14 March 2023

When disputes arise, perhaps over unpaid debts or defective goods, or in relation to a challenge to a Will or a boardroom bust-up, the parties often begin the process of trying to sort things out by talking or by emailing each other. They may then exchange robust solicitors’ letters. After that, if matters are still not sorted out, one party may begin a Court claim, and the proceedings will then make their way through the various stages towards a trial.

Most cases do not get as far as a trial, and one of the reasons for that is that at any stage, the parties can engage in mediation.

Mediation is a form of negotiation where the parties are helped to come to a compromise by a trained mediator. On the day of the mediation, everyone meets up, either in the same building or by video. The parties generally discuss the case through the mediator rather than face to face. The mediator will twist arms and try to persuade the parties to come to a resolution. Often, that resolution is a compromise which can be painful for both sides.

This month, a Court of Appeal Judge who is chair of the judicial ADR liaison committee, Lady Justice Asplin, has called on judges and lawyers to do more to embrace mediation.

She noted that in the year to 30 September 2022, only around 7% of civil cases were settled through mediation. The other 93% were resolved in some other way or went to trial.

The Court rules and some Judges have tried to tell the parties that mediation is mandatory or compulsory. Lady Asplin could see that describing mediation in that way could put people off rather than encouraging them to go through it.

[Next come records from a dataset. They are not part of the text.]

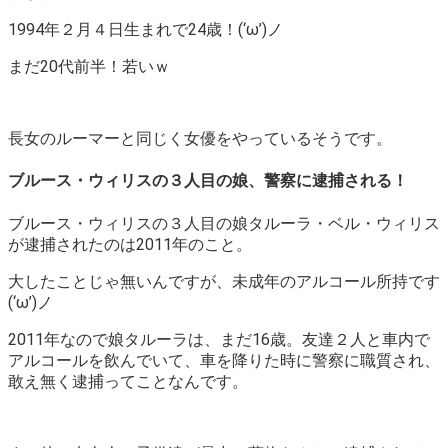
1994年２月４日生まれで24歳！(‘ω’)ノ
まだ20代前半！若いｗ
長女のルーマーと同じく女優をやっているそうです。
ブルース・ウィリスの３人目の娘、警察に逮捕される！
ブルース・ウィリスの３人目の娘タルーラ・ベル・ウィリス
が逮捕されたのは2011年のこと。
大したことじゃ無いんですが、未成年のアルコール所持です
(‘ω’)ノ
2011年なので娘タルーラは、まだ16歳。友達２人と車内で
アルコールを飲んでいて、車を降りた時に警察に職質され、
敢え無く逮捕ってことなんです。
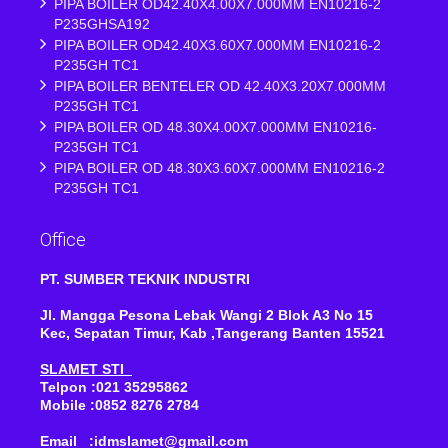
PIPA BOILER OD42.40X4.00X7.000MM EN10216-2
P235GHSA192
PIPA BOILER OD42.40X3.60X7.000MM EN10216-2
P235GH TC1
PIPA BOILER BENTELER OD 42.40X3.20X7.000MM
P235GH TC1
PIPA BOILER OD 48.30X4.00X7.000MM EN10216-
P235GH TC1
PIPA BOILER OD 48.30X3.60X7.000MM EN10216-2
P235GH TC1
Office
PT. SUMBER TEKNIK INDUSTRI
Jl. Mangga Pesona Lebak Wangi 2 Blok A3 No 15
Kec, Sepatan Timur, Kab ,Tangerang Banten 15521
SLAMET STI
Telpon :021 35295862
Mobile :0852 8276 2784
Email :idmslamet@gmail.com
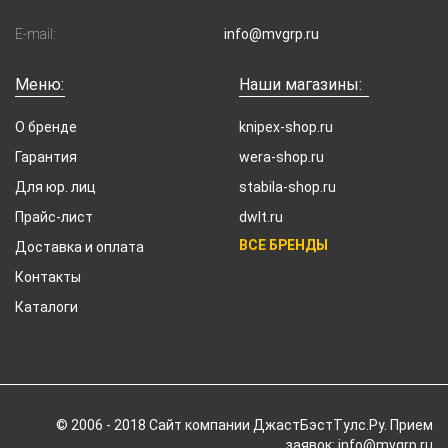
E-mail:
info@mvgrp.ru
Меню:
Наши магазины:
О бренде
knipex-shop.ru
Гарантия
wera-shop.ru
Для юр. лиц
stabila-shop.ru
Прайс-лист
dwlt.ru
ВСЕ БРЕНДЫ
Доставка и оплата
Контакты
Каталоги
© 2006 - 2018 Cайт компании ДжастБэстТулс.Ру. Прием
заявок: info@mvgrp.ru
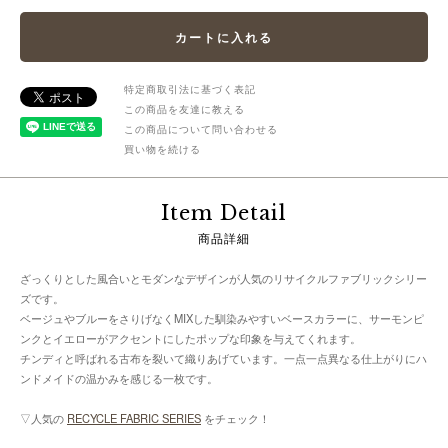
特定商取引法に基づく表記
この商品を友達に教える
この商品について問い合わせる
買い物を続ける
Item Detail
商品詳細
ざっくりとした風合いとモダンなデザインが人気のリサイクルファブリックシリー
ズです。
ベージュやブルーをさりげなくMIXした馴染みやすいベースカラーに、サーモンピ
ンクとイエローがアクセントにしたポップな印象を与えてくれます。
チンディと呼ばれる古布を裂いて織りあげています。一点一点異なる仕上がりにハ
ンドメイドの温かみを感じる一枚です。
▽人気の
RECYCLE FABRIC SERIES
をチェック！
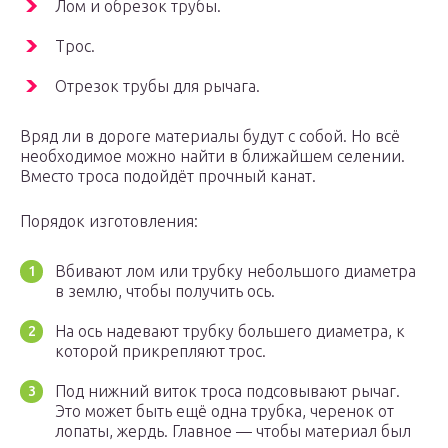
Лом и обрезок трубы.
Трос.
Отрезок трубы для рычага.
Вряд ли в дороге материалы будут с собой. Но всё
необходимое можно найти в ближайшем селении.
Вместо троса подойдёт прочный канат.
Порядок изготовления:
Вбивают лом или трубку небольшого диаметра
в землю, чтобы получить ось.
На ось надевают трубку большего диаметра, к
которой прикрепляют трос.
Под нижний виток троса подсовывают рычаг.
Это может быть ещё одна трубка, черенок от
лопаты, жердь. Главное — чтобы материал был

Mediation can be a great way to resolve intractable disputes. Around 85% of cases which go through mediation settle at the mediation or very soon afterwards, so it has a good track record.

Though not all cases are suitable for mediation, it is often a good thing to try.

Indeed, if one party suggests mediation and the other refuses, the Court can impose sanctions on the refusing party, such as disallowing their legal costs even if they go on to win at the end of the case.

A mediation is a bit like having painful dental treatment: it can be a miserable and bruising experience, but often it is better than the alternative. As a result, it is likely to continue to grow in popularity as the Courts and lawyers get more used to it.